And so with these databases, I mean, you could argue that why don't you just take all the
information and put it into some type of, you know, vector database.
I think I've seen that done and I felt like the challenge with it is you can't then go
back and look at the records of everything in the way that I'd like to.
And the nice thing about doing it this way, or at least how what I'm finding is that if
all the information around you, you have kind of filtering into a single database that you
can take different bits and you can really start organizing it and comparing it in the
way that you'd want.
So I'm doing the same thing with email, you know, this is research reports in here, this
YouTube, there's calls that I've had, so if I have a call, then I just take the transcript
or take my notes and stick it in as well.
So that's content processing.
I think there's a couple other interesting use cases for chatGPT here.
And so if we look at the other forms of content that come in for me, this is like an example
of an email and I'll probably get like two dozen of these every day.

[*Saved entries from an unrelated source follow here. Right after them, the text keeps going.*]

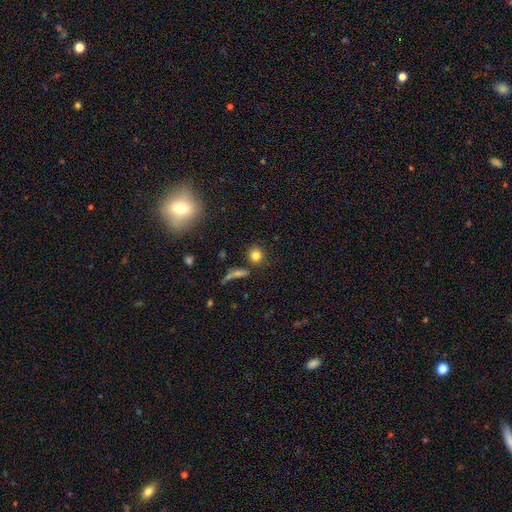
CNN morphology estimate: Smooth or featured? Predicted: smooth (p=0.81). How rounded? Predicted: round (p=0.89). Merging? Predicted: none (p=0.82).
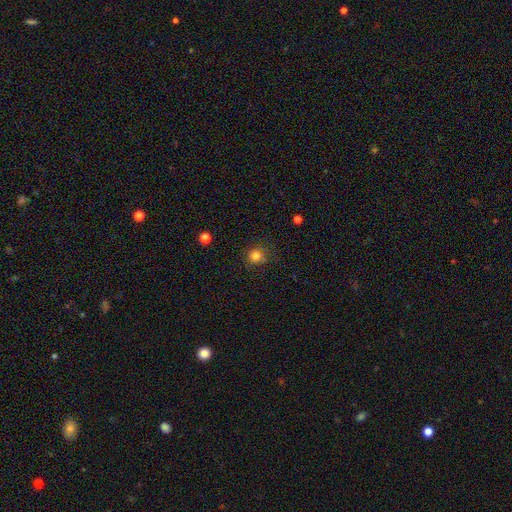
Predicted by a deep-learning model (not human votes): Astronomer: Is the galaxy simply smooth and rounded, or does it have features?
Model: smooth — 80%.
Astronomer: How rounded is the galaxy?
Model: round — 89%.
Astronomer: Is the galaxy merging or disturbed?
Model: none — 82%.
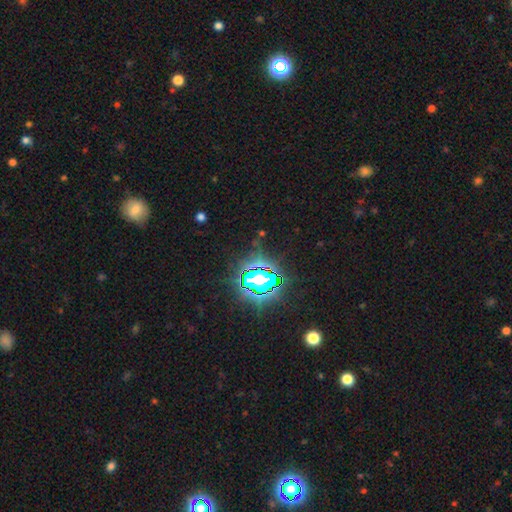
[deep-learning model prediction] A star or artifact, not a galaxy (78%).

Vote fractions:
- Smooth or featured? star or artifact: 78% / smooth: 13% / featured or disk: 9%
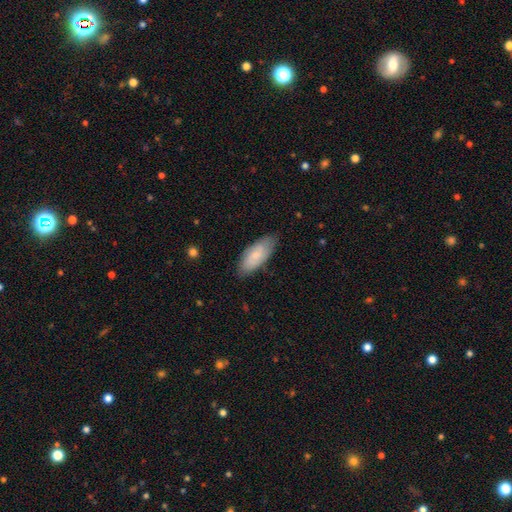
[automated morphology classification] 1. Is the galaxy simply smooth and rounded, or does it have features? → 71% smooth, 24% featured or disk, 6% star or artifact.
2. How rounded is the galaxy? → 82% in between, 16% cigar-shaped, 2% round.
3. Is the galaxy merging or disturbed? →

And this is maybe only half of it, so don't bother reading it, but essentially you just
get an enormous amount of content separated by a lot of different tickers.
And so what I'm doing here is I'm now using a script to take those in, separate them,
take them into various different chunks, and so you take this, it separates each different
paragraph out into its own snippet.
And then with each of these snippets I can start to do performing further analysis using
other language functions on it.
So then that will put them into each a note file for every respective ticker.
So this is just kind of automatically happening in the background.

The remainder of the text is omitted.